Erdoğan, kurmay subay olarak görev yapacak mezunların ordunun gücüne güç katacağını söylerken Milli Savunma Üniversitesi harp okullarının mezuniyetinin geçen pazar yapıldığını, kendisinin de törene katılarak yeni teğmenlerin mezuniyet sevincini paylaştığını hatırlattı. Erdoğan, astsubay okullarının da yeni mezunlarıyla TSK'nın personel ihtiyacının karşılanmasına önemli katkı sağladığını söyledi.
Erdoğan modern kurmay eğitimi sisteminin 1847 yılından beri kısa fasılalar dışında kesintisiz çalıştığını son dönemde Müşterek Harp Enstitüsü adıyla faaliyetini yürüten kurumun TSK'nın kurmay kadrolarını yetiştirmeye devam ettiğini anlattı.
Erdoğan, yaptığı konuşmada Türk dış politikasının güncel konularına da değinirken şu iddiada bulundu:
"Hep söylediğimiz gibi bizim kimsenin toprağında, hakkında, hukukunda, haysiyetinde gözümüz yoktur.

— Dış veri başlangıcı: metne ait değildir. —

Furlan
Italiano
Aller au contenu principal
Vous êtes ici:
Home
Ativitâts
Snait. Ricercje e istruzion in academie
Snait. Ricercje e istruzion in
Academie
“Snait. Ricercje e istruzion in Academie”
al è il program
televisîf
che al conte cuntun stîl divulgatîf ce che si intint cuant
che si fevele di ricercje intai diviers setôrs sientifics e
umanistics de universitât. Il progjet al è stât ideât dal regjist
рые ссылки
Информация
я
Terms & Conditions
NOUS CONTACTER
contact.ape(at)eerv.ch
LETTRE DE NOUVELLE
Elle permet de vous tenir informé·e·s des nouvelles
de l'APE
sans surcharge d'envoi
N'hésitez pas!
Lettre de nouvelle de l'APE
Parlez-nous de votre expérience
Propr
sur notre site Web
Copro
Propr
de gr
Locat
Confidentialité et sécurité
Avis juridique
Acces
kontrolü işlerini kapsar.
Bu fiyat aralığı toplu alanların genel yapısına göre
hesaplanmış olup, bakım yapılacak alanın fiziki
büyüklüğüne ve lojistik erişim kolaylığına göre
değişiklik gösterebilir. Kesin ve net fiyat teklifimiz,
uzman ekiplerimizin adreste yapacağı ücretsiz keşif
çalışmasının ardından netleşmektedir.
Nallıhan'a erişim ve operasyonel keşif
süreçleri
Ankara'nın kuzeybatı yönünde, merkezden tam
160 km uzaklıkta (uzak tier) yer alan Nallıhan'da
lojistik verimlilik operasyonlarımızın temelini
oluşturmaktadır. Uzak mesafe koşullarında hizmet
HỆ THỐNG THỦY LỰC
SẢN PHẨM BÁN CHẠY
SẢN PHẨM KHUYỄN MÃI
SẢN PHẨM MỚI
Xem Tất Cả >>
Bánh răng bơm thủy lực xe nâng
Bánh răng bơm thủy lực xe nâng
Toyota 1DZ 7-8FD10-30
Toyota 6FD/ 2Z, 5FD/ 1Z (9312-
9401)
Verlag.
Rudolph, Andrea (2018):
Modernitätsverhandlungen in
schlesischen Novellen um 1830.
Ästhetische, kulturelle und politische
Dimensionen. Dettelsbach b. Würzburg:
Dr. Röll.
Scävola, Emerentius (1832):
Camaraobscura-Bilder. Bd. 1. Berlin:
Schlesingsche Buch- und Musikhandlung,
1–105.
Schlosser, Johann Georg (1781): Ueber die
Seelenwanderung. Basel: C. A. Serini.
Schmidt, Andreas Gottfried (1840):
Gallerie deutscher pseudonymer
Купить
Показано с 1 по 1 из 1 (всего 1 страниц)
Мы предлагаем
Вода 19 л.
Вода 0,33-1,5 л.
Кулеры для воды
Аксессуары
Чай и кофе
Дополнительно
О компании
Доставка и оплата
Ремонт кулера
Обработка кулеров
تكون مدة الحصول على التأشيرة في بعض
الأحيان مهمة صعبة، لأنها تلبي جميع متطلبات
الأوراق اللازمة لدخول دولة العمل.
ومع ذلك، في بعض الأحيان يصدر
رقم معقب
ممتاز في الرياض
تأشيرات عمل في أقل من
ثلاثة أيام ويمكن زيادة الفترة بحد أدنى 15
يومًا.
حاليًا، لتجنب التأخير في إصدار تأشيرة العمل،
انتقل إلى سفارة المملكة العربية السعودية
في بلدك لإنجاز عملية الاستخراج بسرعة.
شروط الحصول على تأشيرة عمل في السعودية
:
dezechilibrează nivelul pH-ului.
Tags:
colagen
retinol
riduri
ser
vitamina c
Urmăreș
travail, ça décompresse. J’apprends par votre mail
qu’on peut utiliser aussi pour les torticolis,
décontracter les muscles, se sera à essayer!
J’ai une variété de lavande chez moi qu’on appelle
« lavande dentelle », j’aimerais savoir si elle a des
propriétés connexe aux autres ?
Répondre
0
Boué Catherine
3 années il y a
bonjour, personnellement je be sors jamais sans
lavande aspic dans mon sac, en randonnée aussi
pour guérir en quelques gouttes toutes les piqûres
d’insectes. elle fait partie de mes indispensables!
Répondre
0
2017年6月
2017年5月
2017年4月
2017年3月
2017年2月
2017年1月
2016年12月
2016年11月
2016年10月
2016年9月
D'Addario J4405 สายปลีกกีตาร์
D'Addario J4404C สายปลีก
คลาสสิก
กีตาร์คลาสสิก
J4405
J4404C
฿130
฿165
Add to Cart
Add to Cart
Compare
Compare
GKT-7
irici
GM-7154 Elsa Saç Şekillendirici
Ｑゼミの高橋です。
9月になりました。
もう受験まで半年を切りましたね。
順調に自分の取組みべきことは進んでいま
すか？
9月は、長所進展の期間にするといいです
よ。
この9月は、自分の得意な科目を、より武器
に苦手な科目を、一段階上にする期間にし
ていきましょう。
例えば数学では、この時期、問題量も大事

Bizim tek talebimiz ve mücadelemiz kendi vatanımıza sahip çıkmak, kendi hakkımızı korumak, kendi hukukumuza riayeti temin etmek, kendi onurumuza saygı gösterilmesini sağlamaktır."
Kurmay sorunu
Geçtiğimiz günlerde YAŞ kararları sonrasında yapılan terfiler, Hürriyet yazarı Sedat Ergin tarafından değerlendirilmiş, Ergin "TSK’da kurmaylık sisteminin zemin kaybı devam ediyor" başlıklı yazısında bu yıl toplam 32 albayın tuğgeneral rütbesine terfi ettiğini ve bunların sadece 5'inin kurmay olduğunu, kalan 27'sininse kurmaylık eğitimi sisteminden geçmemiş sınıf subayları olduğunu anlatmıştı.
Konuyla ilgili görüştüğümüz kişiler, Ergin'in işlediği hassasiyetin ABD tarafından da paylaşıldığı, mevcut yapılanmada kurmayların NATO eğitiminin belirleyici olduğu ve Erdoğan'ın bunlara güvenmediği görüşünde.
15 Temmuz sonrasında düzenlenen yapıda yapılan kurmaylık eğitiminin bu açıdan iktidarın kendi kurmaylarını yetiştirmesi anlamına geldiği de bu çerçevede söyleniyor.